[Start of Attachment]
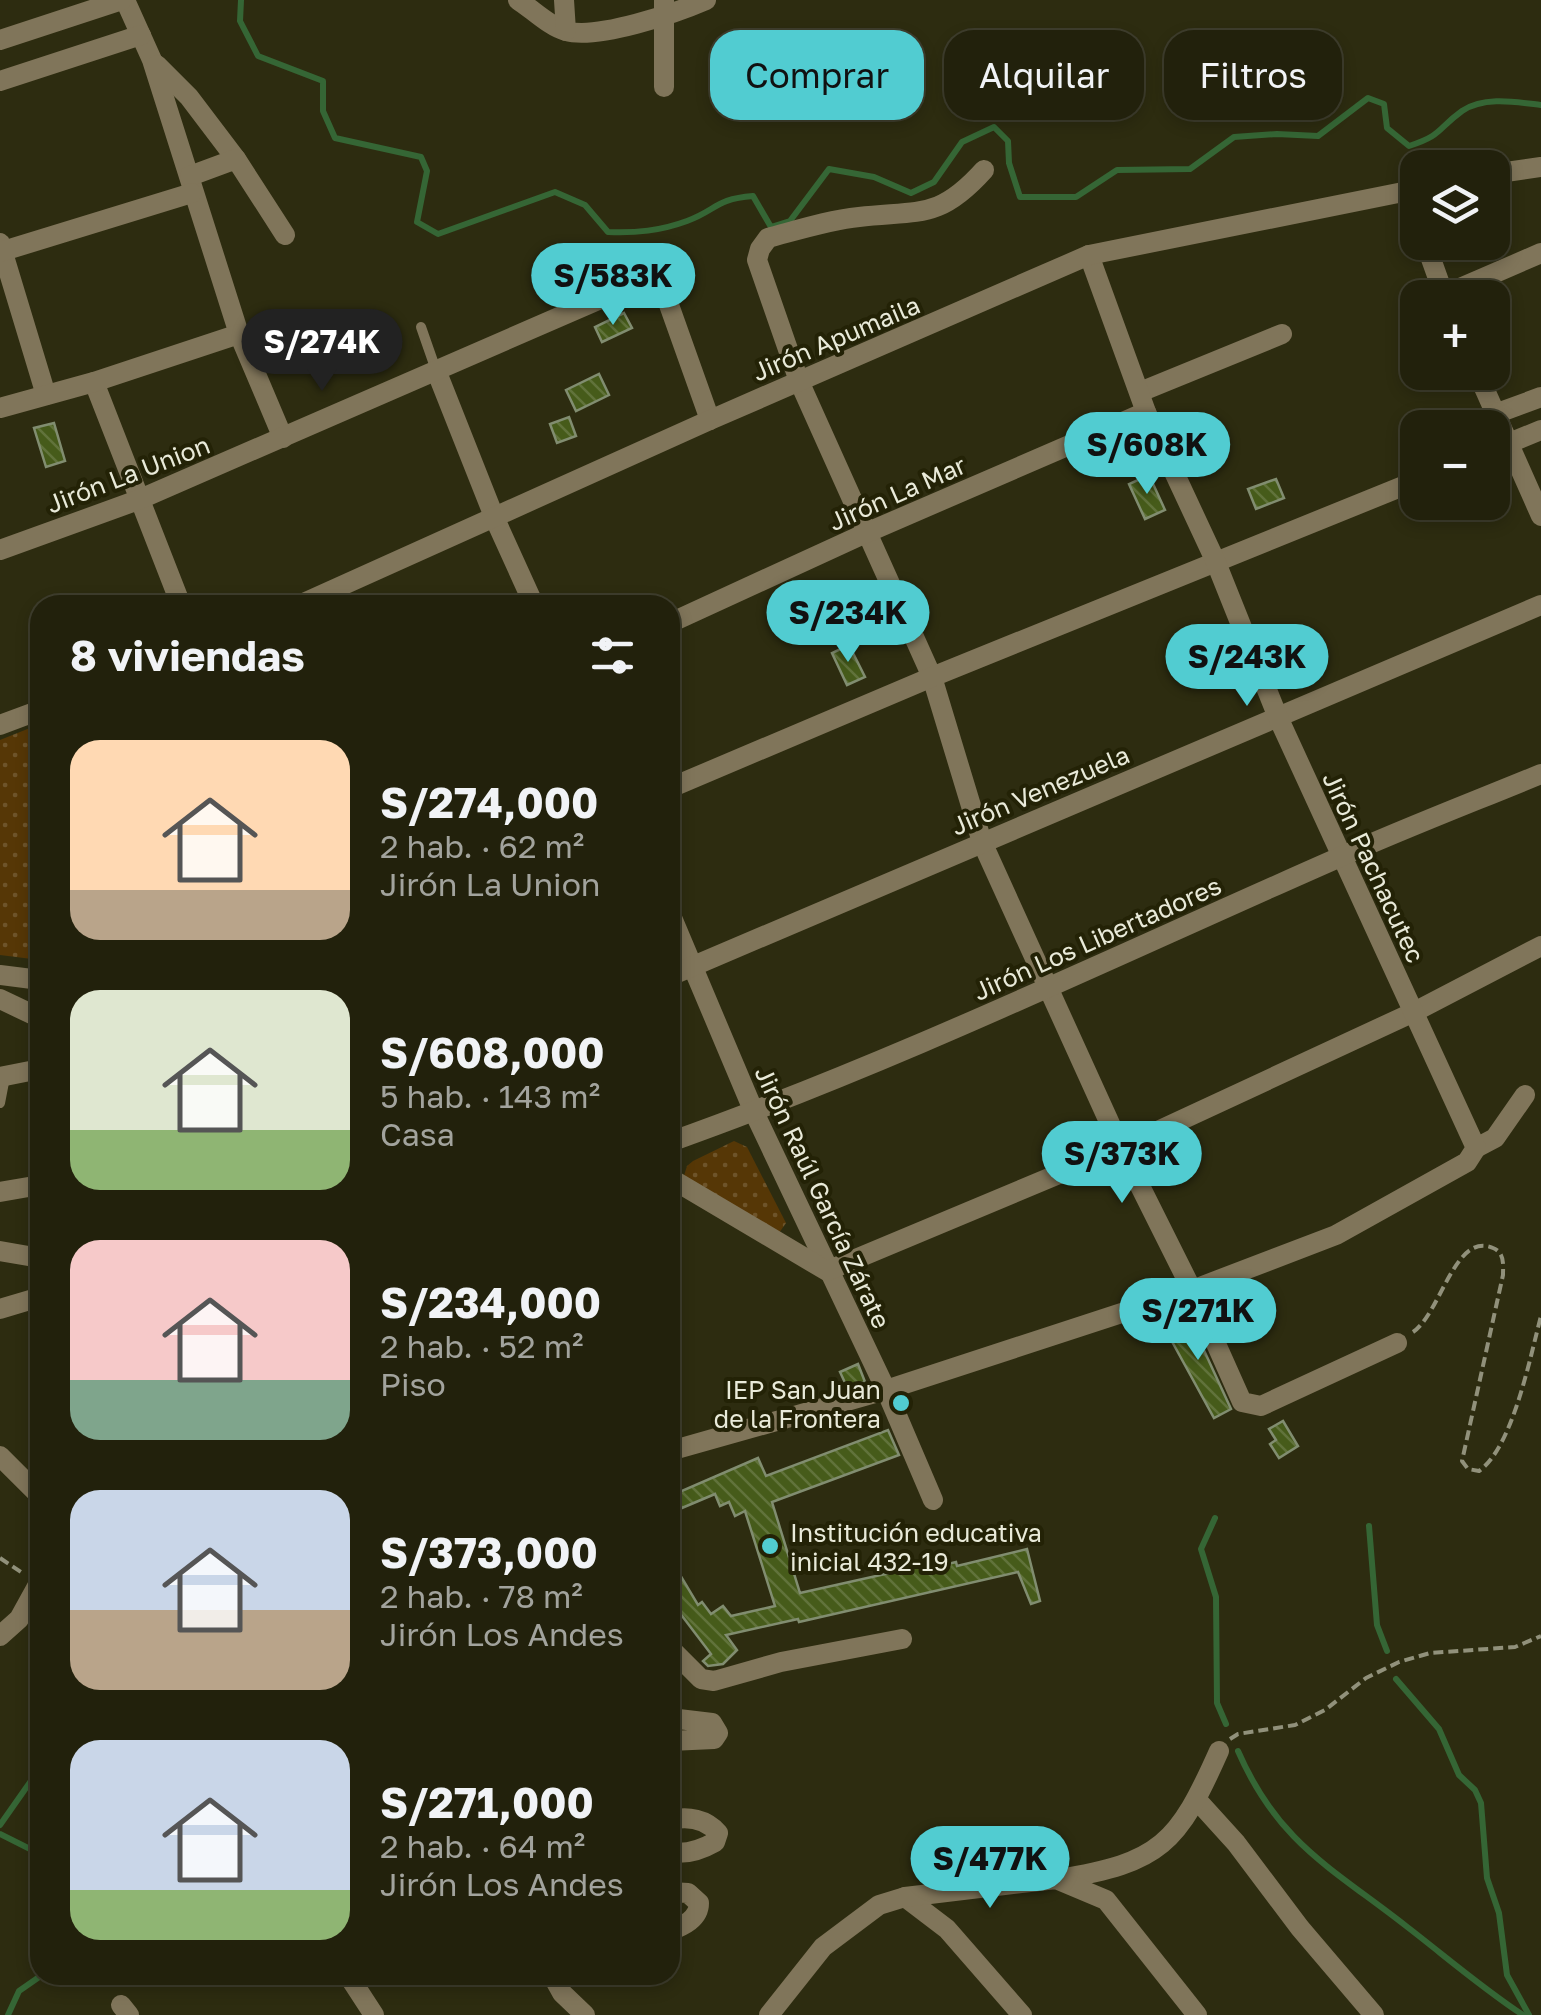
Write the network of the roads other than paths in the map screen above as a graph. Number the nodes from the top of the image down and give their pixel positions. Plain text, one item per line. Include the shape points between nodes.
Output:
1 (124, 0) edge
2 (518, 0) edge
3 (564, 0) edge
4 (706, 0) edge
5 (664, 9) edge
6 (566, 31) junction
7 (141, 35) junction
8 (0, 40) edge
9 (152, 60) junction
10 (0, 81) edge
11 (664, 87) dead end
12 (236, 159) junction
13 (1541, 166) edge
14 (984, 170) dead end
15 (1510, 171) edge
16 (191, 184) junction
17 (1400, 192) edge
18 (285, 235) dead end
19 (1, 249) edge
20 (1541, 253) edge
21 (1090, 255) junction
22 (1481, 280) edge
23 (420, 327) dead end
24 (240, 334) junction
25 (1282, 334) dead end
26 (436, 370) junction
27 (799, 381) junction
28 (94, 382) junction
29 (46, 395) junction
30 (1541, 397) edge
31 (1143, 402) junction
32 (0, 408) edge
33 (1506, 410) edge
34 (710, 420) junction
35 (1541, 430) edge
36 (283, 438) junction
37 (1510, 443) edge
38 (1510, 464) edge
39 (1400, 487) edge
40 (138, 500) junction
41 (1541, 516) edge
42 (495, 519) junction
43 (866, 533) junction
44 (0, 550) edge
45 (1215, 560) junction
46 (176, 595) edge
47 (322, 595) edge
48 (529, 595) edge
49 (1541, 605) edge
50 (680, 618) edge
51 (932, 677) junction
52 (30, 714) edge
53 (1277, 715) junction
54 (0, 725) edge
55 (1541, 774) edge
56 (680, 784) edge
57 (982, 842) junction
58 (1341, 856) junction
59 (680, 937) edge
60 (1541, 946) edge
61 (692, 966) junction
62 (680, 971) edge
63 (0, 976) edge
64 (30, 979) edge
65 (1049, 988) junction
66 (0, 998) edge
67 (1414, 1012) junction
68 (30, 1013) edge
69 (30, 1071) edge
70 (2, 1077) edge
71 (1526, 1095) dead end
72 (0, 1103) edge
73 (754, 1112) junction
74 (680, 1138) edge
75 (1121, 1148) junction
76 (1472, 1155) junction
77 (680, 1184) edge
78 (30, 1187) edge
79 (0, 1192) edge
80 (0, 1251) edge
81 (30, 1256) edge
82 (827, 1271) junction
83 (1192, 1290) junction
84 (30, 1300) edge
85 (0, 1308) edge
86 (1397, 1343) road end
87 (886, 1390) junction
88 (680, 1448) edge
89 (0, 1456) edge
90 (30, 1486) edge
91 (934, 1500) dead end
92 (30, 1600) edge
93 (0, 1636) edge
94 (902, 1638) dead end
95 (680, 1658) edge
96 (680, 1719) edge
97 (680, 1740) edge
98 (1219, 1751) road end
99 (1197, 1800) junction
100 (680, 1820) edge
101 (680, 1854) edge
102 (1056, 1879) junction
103 (680, 1893) edge
104 (905, 1897) junction
105 (680, 1927) edge
106 (354, 1985) edge
107 (558, 1985) edge
108 (374, 2015) edge
109 (585, 2015) edge
110 (769, 2015) edge
111 (1022, 2015) edge
112 (1198, 2015) edge
113 (1374, 2015) edge

1 - 7 street
1 - 8 street
2 - 6 street
3 - 6 street
4 - 5 street
5 - 6 street via 601,30
5 - 11 street
7 - 9 street
7 - 10 street
9 - 12 street
9 - 16 street
12 - 16 street
12 - 18 street
13 - 15 street
14 - 27 street via 934,210 857,217 768,238 757,260
16 - 19 street
16 - 24 street
17 - 21 street, Jirón Apumaila
19 - 29 street
20 - 22 street
21 - 27 street, Jirón Apumaila
21 - 31 street, Jirón Pachacutec
23 - 26 lane
24 - 28 street
24 - 36 street
25 - 31 street, Jirón La Mar
26 - 34 street, Jirón La Union via 658,274
26 - 36 street, Jirón La Union
26 - 42 street
27 - 34 street, Jirón Apumaila
27 - 43 street
28 - 29 street
28 - 40 street
29 - 32 street
30 - 33 street
31 - 43 street, Jirón La Mar
31 - 45 street, Jirón Pachacutec
34 - 42 street, Jirón Apumaila
35 - 37 street
36 - 40 street, Jirón La Union
38 - 41 street
39 - 45 street
40 - 44 street, Jirón La Union
40 - 46 street
42 - 47 street, Jirón Apumaila
42 - 48 street
43 - 50 street, Jirón La Mar
43 - 51 street
45 - 51 street
45 - 53 street, Jirón Pachacutec
49 - 53 street, Jirón Venezuela
51 - 56 street
51 - 57 street
52 - 54 street
53 - 57 street, Jirón Venezuela
53 - 58 street, Jirón Pachacutec
55 - 58 street, Jirón Los Libertadores
57 - 61 street, Jirón Venezuela
57 - 65 street
58 - 65 street, Jirón Los Libertadores
58 - 67 street, Jirón Pachacutec
59 - 61 street, Jirón Raúl García Zárate
60 - 67 street
61 - 62 street, Jirón Venezuela
61 - 73 street, Jirón Raúl García Zárate
63 - 64 street
65 - 73 street, Jirón Los Libertadores
65 - 75 street
66 - 68 street
67 - 75 street
67 - 76 street, Jirón Pachacutec
69 - 70 street
70 - 72 lane
71 - 76 street via 1496,1138
73 - 74 street, Jirón Los Libertadores
73 - 82 street, Jirón Raúl García Zárate
75 - 82 street
75 - 83 street
76 - 83 street via 1336,1235
77 - 82 street
78 - 79 street
80 - 81 street
82 - 87 street, Jirón Raúl García Zárate
83 - 86 street via 1242,1402 1261,1406
83 - 87 street
84 - 85 street
87 - 88 street
87 - 91 street, Jirón Raúl García Zárate
89 - 90 street
92 - 93 street
94 - 95 street via 714,1681 702,1679
96 - 97 street via 712,1722 718,1733
98 - 99 street
99 - 102 street via 1181,1828 1148,1854
99 - 113 street
100 - 101 street via 709,1824 718,1834 708,1847
102 - 104 street
102 - 112 street via 1106,1900
103 - 105 street via 699,1902
104 - 110 street via 866,1913 823,1947
104 - 111 street via 947,1929
106 - 108 street
107 - 109 street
[End of Attachment]
§ **WORK REQUIRED**
Look over the listing above and copy each line that contains "Pachacutec".

§ **SOLUTION FOR THIS EXERCISE**
21 - 31 street, Jirón Pachacutec
31 - 45 street, Jirón Pachacutec
45 - 53 street, Jirón Pachacutec
53 - 58 street, Jirón Pachacutec
58 - 67 street, Jirón Pachacutec
67 - 76 street, Jirón Pachacutec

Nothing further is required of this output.